この作品は、高校を舞台にした青春ミステリーです。主人公は女子校に勤める数学教師。ある日、校内で生徒指導の教師が青酸中毒で死亡し、穏やかに見えていた学校の日常が一気に不穏な空気へ変わっていきます。やがて運動会の仮装行列でも新たな事件が起こり、教師、生徒、部活動、学校行事という身近な場所の中に、いくつもの疑念が浮かび上がっていきます。
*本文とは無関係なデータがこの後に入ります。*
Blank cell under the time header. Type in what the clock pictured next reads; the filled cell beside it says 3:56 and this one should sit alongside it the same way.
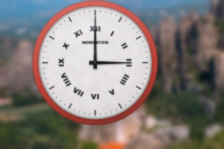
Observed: 3:00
読みどころは、学園ものらしい軽やかさと、密室やアリバイをめぐる本格ミステリーの手触りが同居しているところです。登場人物たちは一見わかりやすい役割を持っているようでいて、物語が進むほどに別の顔を見せていきます。教師の視点から語られるため、学校という閉じた空間の息苦しさや、若さゆえの危うさもじわりと伝わってきます。
終盤に待っている真相は、単なる犯人当てにとどまりません。事件の仕掛けが明かされたあとに残るのは、人を理解したつもりでいることの怖さと、青春という言葉では片づけられない感情の複雑さです。
東野圭吾作品の原点を知りたい人、短めの長編でしっかり謎解きを味わいたい人におすすめしたい一冊です。読みやすさの奥に冷たい余韻が残る、初期作品ならではの鋭さを楽しめます。